Czech Economy Pulls Further Away from Recession
The Czech economy grew slightly on a quarterly basis in the second quarter, showing signs of recovery as domestic demand rose while inflation pressures eased somewhat, preliminary data showed on Monday.
The Czech data was the first in central Europe to show second-quarter developments, with a quarter-on-quarter rise of 0.1% after stagnation in the first quarter, and a year-on-year drop of 0.6%, a touch more than expected.
While the Czech Statistical Office did not give a breakdown of the data, it said domestic demand contributed to growth and household consumption stagnated on a quarter-on-quarter basis.
Since last year, central Europe’s economies have been hit by the strain of high prices cutting sharply into consumer activity, hitting growth sharply. Only slight relief is expected in 2023.

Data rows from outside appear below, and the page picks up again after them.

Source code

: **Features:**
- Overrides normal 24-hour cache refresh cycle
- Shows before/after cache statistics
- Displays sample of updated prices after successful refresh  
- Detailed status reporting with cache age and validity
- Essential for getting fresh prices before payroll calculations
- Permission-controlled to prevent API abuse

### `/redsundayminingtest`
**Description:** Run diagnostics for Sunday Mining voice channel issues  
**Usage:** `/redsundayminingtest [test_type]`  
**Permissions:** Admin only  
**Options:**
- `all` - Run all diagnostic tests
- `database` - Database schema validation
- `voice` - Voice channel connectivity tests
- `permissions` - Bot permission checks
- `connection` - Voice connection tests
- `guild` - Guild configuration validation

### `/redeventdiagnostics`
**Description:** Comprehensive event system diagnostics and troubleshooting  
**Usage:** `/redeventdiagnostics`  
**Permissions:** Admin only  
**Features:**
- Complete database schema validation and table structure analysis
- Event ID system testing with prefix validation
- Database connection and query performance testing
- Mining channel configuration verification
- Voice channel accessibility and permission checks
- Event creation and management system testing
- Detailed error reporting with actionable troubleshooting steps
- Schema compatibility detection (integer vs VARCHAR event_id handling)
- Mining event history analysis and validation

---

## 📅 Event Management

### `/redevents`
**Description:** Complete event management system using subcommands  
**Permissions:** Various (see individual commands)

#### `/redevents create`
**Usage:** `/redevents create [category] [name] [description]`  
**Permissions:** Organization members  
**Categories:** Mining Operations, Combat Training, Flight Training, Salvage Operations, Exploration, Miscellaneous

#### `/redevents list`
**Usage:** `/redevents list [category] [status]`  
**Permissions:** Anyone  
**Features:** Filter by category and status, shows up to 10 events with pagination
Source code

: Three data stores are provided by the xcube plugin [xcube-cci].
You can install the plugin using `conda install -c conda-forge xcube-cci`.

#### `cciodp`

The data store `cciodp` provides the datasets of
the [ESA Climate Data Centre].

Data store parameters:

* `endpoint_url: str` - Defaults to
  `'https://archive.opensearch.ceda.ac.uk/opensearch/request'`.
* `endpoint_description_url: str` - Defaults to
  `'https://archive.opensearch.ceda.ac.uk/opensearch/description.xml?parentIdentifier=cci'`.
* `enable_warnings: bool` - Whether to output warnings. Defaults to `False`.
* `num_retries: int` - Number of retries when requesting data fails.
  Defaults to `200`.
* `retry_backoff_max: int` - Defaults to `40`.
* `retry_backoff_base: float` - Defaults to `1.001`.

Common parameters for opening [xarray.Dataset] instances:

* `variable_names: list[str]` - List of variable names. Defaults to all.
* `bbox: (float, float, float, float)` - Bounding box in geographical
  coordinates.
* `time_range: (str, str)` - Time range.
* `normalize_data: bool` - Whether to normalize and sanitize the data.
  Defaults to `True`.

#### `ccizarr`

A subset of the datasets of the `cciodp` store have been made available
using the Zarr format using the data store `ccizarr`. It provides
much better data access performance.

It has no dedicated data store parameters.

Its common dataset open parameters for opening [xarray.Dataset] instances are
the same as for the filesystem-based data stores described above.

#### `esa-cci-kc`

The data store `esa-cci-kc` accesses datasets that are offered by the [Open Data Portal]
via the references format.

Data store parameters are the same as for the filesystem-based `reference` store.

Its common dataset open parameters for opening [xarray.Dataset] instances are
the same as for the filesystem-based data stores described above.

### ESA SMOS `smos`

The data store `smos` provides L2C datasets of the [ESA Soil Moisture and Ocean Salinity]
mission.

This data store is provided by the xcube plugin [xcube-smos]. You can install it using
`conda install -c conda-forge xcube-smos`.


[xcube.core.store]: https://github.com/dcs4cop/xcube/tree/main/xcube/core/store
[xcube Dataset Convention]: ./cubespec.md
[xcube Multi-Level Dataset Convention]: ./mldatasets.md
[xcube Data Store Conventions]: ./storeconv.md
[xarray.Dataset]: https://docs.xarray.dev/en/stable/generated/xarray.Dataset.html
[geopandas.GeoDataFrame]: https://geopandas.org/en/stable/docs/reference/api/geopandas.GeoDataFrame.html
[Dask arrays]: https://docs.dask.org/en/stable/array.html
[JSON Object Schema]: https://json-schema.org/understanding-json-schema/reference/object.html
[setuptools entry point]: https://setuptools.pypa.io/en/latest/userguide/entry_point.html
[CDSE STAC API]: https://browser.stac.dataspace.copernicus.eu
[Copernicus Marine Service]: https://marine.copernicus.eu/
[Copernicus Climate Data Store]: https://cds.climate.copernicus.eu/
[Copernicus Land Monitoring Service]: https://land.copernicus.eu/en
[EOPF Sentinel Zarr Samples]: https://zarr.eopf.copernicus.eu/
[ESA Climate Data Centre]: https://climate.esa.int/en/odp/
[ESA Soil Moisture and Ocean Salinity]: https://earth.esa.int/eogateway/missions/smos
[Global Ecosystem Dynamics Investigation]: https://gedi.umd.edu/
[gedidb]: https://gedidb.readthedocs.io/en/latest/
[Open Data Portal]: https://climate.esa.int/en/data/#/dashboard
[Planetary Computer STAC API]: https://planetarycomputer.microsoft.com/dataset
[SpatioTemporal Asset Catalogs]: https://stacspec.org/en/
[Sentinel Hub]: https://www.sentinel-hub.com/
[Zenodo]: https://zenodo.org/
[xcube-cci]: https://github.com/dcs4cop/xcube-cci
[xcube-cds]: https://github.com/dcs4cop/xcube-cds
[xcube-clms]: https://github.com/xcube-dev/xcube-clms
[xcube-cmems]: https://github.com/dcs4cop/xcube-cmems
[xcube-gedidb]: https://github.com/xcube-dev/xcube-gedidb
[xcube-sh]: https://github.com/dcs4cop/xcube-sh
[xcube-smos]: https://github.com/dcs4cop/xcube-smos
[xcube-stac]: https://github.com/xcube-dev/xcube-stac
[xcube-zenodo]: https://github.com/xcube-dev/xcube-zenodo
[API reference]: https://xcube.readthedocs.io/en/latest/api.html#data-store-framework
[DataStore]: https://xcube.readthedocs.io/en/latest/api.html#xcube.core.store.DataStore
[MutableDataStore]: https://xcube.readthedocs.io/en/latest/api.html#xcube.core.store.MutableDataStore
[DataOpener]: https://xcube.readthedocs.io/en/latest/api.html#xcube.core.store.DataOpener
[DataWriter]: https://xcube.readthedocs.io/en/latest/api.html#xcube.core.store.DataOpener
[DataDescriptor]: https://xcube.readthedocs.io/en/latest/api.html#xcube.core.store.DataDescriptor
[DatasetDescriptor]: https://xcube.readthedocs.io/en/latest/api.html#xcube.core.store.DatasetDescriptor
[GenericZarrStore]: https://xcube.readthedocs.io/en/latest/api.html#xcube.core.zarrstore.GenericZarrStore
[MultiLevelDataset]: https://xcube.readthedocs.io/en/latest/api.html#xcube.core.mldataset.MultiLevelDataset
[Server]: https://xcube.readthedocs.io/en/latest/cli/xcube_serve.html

Inflation in the Czech Republic fell to single-digit levels at the end of last quarter and the central bank is expecting it to cool further later this year. But interest rates remain high and the central bank is showing no rush to cut borrowing costs.
Capital Economics said the data showed the recession the country felt at the end of 2022 was over but a recovery would be weak this year.
“The recovery is likely to be relatively slow as households remain cautious and weaker external demand weighs on the export sector,” it said.
On a year-on-year basis, a fall in household consumption continued to weigh.
High inflation has hammered households’ spending power, and Czech real wages fell the most among OECD countries last year.
Manufacturing activity has also been hurt by shrinking order books and sentiment in the sector was at a three-year low in June, according to the S&P Global Purchasing Managers’ Index (PMI).